De acordo com José Adércio, funcionários da Samarco notaram trincas no maciço da barragem de Fundão em 2014. Engenheiros disseram que eram sinais de pré-ruptura. Diante do cenário, segundo o procurador, a mineradora cumpriu parte das recomendações. “A empresa [Samarco] usava de ‘esparadrapos estruturais’ ao invés de dar respostas contundentes aos problemas da barragem”, disse o procurador.
A análise feita por uma força-tarefa do MPF constatou problemas no maciço da barragem, vazamento de água, problemas na quantidade de água na barragem e nos procedimentos adotados para que fossem feitos o alteamento e o recuo de Fundão. Um laudo feito por uma auditoria independente concordou com a conclusão do inquérito da Polícia Civil sobre a causa do rompimento da barragem, que foi a liquefação, quando há um acúmulo de água.
O procurador da República do Espírito Santo, Jorge Munhós, também participou da força-tarefa do MPF. Segundo ele, o órgão identificou um documento interno da Samarco de abril de 2015 que previa, em caso de rompimento da barragem, a possibilidade de provocar até 20 mortes, dano ambiental grave e paralisação das atividades da empresa por até dois anos.
Os documentos apontavam risco de falha na implementação e na operação das barragens do Complexo Germano. Segundo Munhós, estes documentos já previam o rompimento por causa do recuo do eixo da ombreira esquerda que geraria a liquefação.
Segundo o MPF, o Conselho de Administração da Samarco e os comitês dos quais a Vale e a BHP participavam sabiam dos problemas apresentados na barragem e não se manifestaram para garantir segurança. Documentos comprovam que a situação de Fundão foi levada a reuniões do Conselho e dos comitês sem que nenhuma medida efetiva tivesse sido tomada.
A Vale, uma das donas da Samarco, repudiou “veementemente” a denúncia apresentada pelo MPF envolvendo a mineradora e seus executivos. A empresa disse que o órgão “desprezou” provas e depoimentos dados neste quase um ano de investigação que mostram que a Vale não tinha conhecimento dos problemas apresentado em Fundão.
A mineradora ainda afirmou que os executivos que participam do Conselho de Administração da Samarco jamais souberam de riscos de rompimento da barragem, sendo que a eles sempre foi assegurada segurança da estrutura.
A Vale afirmou que “adotará firmemente as medidas cabíveis perante o Poder Judiciário para comprovar sua inocência e de seus executivos e empregados e acredita, serenamente, que a verdade e a sensatez irão prevalecer, fazendo-se a devida justiça”.

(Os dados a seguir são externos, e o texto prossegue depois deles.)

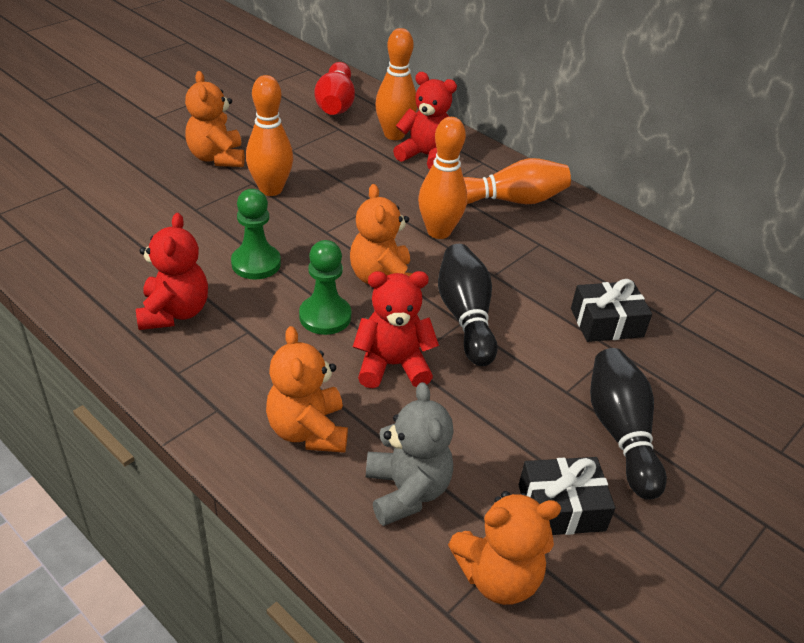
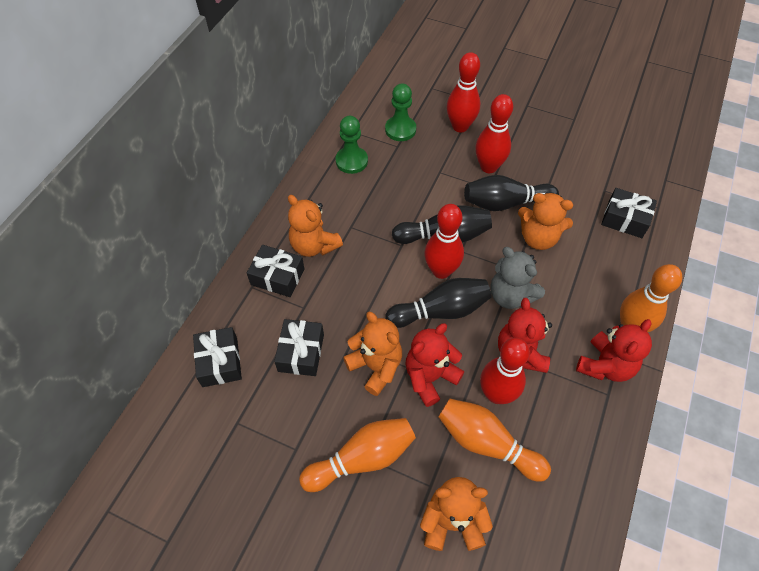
black bowling pin: 2 -> 3
black gift: 2 -> 4
orange bowling pin: 4 -> 3
red bowling pin: 1 -> 4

Por nota, a VogBR informou que não irá se pronunciar.
Inquérito da Polícia Federal
Na conclusão do inquérito da Polícia Federal, em junho deste ano, oito pessoas e as empresas Samarco, Vale e VogBR foram indiciadas por crimes ambientais e danos contra o patrimônio histórico e cultural.
Foram indiciados: Ricardo Vescovi, diretor-presidente licenciado, Kléber Terra, diretor-geral de operações, Germano Lopes, gerente-geral de projetos, Wagner Alves, gerente de operações, Wanderson Silvério, coordenador técnico de planejamento e monitoramento e Daviely Rodrigues, gerente, todos da Samarco, Rodrigo de Melo, gerente das usinas do Complexo da Alegria, da Vale, e Samuel Paes Loures, engenheiro da VogBR.